Rainy spring played havoc at cemetery
Some Memorial Day weekend visitors to Greenway Cemetery complained to The Morgan Messenger about the general condition of the grounds. In some places, the grass and weeds were three feet high.
Bath Mayor Susan Webster has also heard complaints.
“I understand some people have been complaining about the grass up there. I know the weather has been horrible with the rain. The weather hasn’t cooperated at all,” Webster said.
Greenway Cemetery is maintained by the tax-exempt Town of Bath Cemetery Management & Maintenance Corporation.
Rain, rain, more rain
“What we have been having problems with is all this rain.” said Irene Hedrick, president of the cemetery corporation board as well as Bath Town Recorder.
“We only have two
mowers and two people mowing and in a normal
season we can keep up with it. But with all the rain we have had this spring, it has taken three weeks just to mow the whole cemetery once,” she said.
Hedrick explained when
it is as wet as it has been this year, it’s dangerous to mow on the hillsides for fear of turning over a mower. Also, when the grass is too wet, you can’t mow because of the wear and tear on the equipment.
“I would hope the public would understand that,” she added.
So far this year, workers have only been able to
mow one or two days a week because of all the rainy days.
“This is the first week that we have been able to work all five days,” Hedrick said last week.
Workers have mowed the whole cemetery once and most of it twice except the hillsides twice.

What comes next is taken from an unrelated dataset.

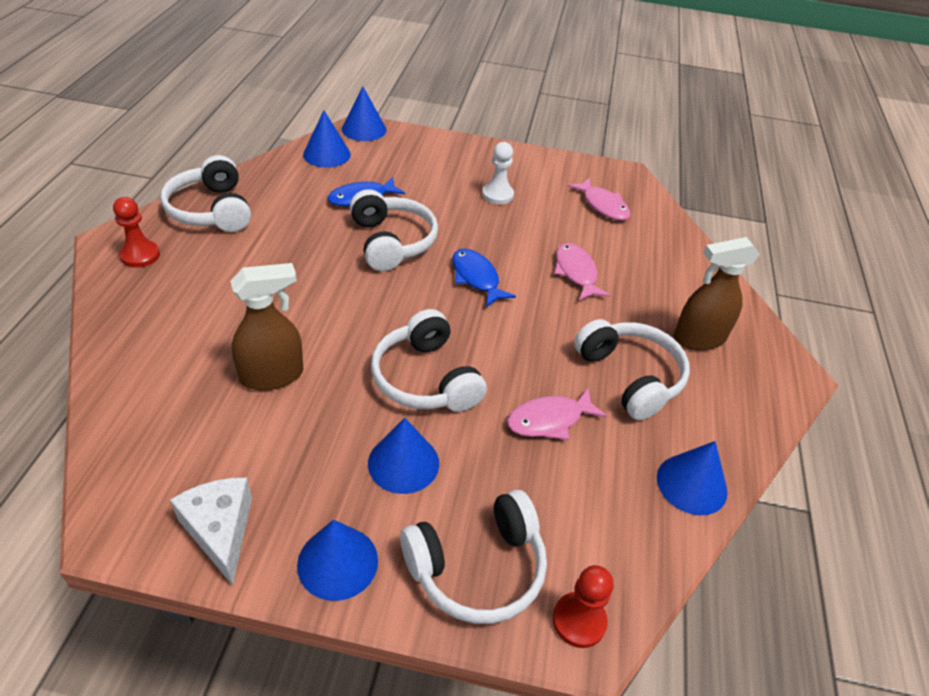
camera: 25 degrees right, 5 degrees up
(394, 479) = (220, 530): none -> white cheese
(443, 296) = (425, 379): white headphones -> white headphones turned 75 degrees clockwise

They continue to work on it.
A drive through Greenway Cemetery on Friday revealed that the east side of Greenway Drive was recently mowed while much of the west side of the cemetery was covered with high grass.
“With all the rain, the grass and weeds have just been growing too fast to keep up with. We should be caught up with mowing about the first of July,” she said.
Hedrick said she talked to the mayor about getting help from the town crew but with so few good days, it wouldn’t have made much of a difference.
Webster said last Thursday that she would talk to Councilman Scott Merki, who chairs the town’s Public Works Committee, to see if the crew had time to lend a hand with mowing at the cemetery.
Finances tight
Hedrick said the corporation can’t afford to buy more riding mowers, hire more workers or pay overtime for weekend work.
“We are not completely out of money, but we are stressed for money. We are living frugally,” she said.
The corporation is mostly funded by the interest from a $150,000 perpetual care trust fund at CNB Bank.
The perpetual care fund was started in the late 1960s, but through the 1970s, people who bought grave sites only paid $50 for perpetual care.
Today, Hedrick said, more than half of the cost of each gravesite is put into the perpetual care fund.
“But we have only sold one grave site in the last year,” she said, since more people are opting for cremation these days because of the economy.
Other money comes from selling gravesites, fees for opening graves and an occasional donation. A cemetery lot for eight graves costs $3,800. It costs $748 to open a grave site for a coffin and $175 for a cremation, she said.
“We welcome donations and we get donations occasionally, but usually nothing big,” Hedrick said.
CNB Bank recently donated money to remove a dead tree from the cemetery, she said.
Due to the economy, falling interest rates and more people opting for cremation, operating funds have declined.
“We were unable to give our workers a pay raise this year,” Hedrick said.
Asked if the corporation ever takes money out of the perpetual care trust fund’s principal, Hedrick said, “Nobody has ever dipped into a dime of it. We are getting by on the interest and don’t touch the principal.”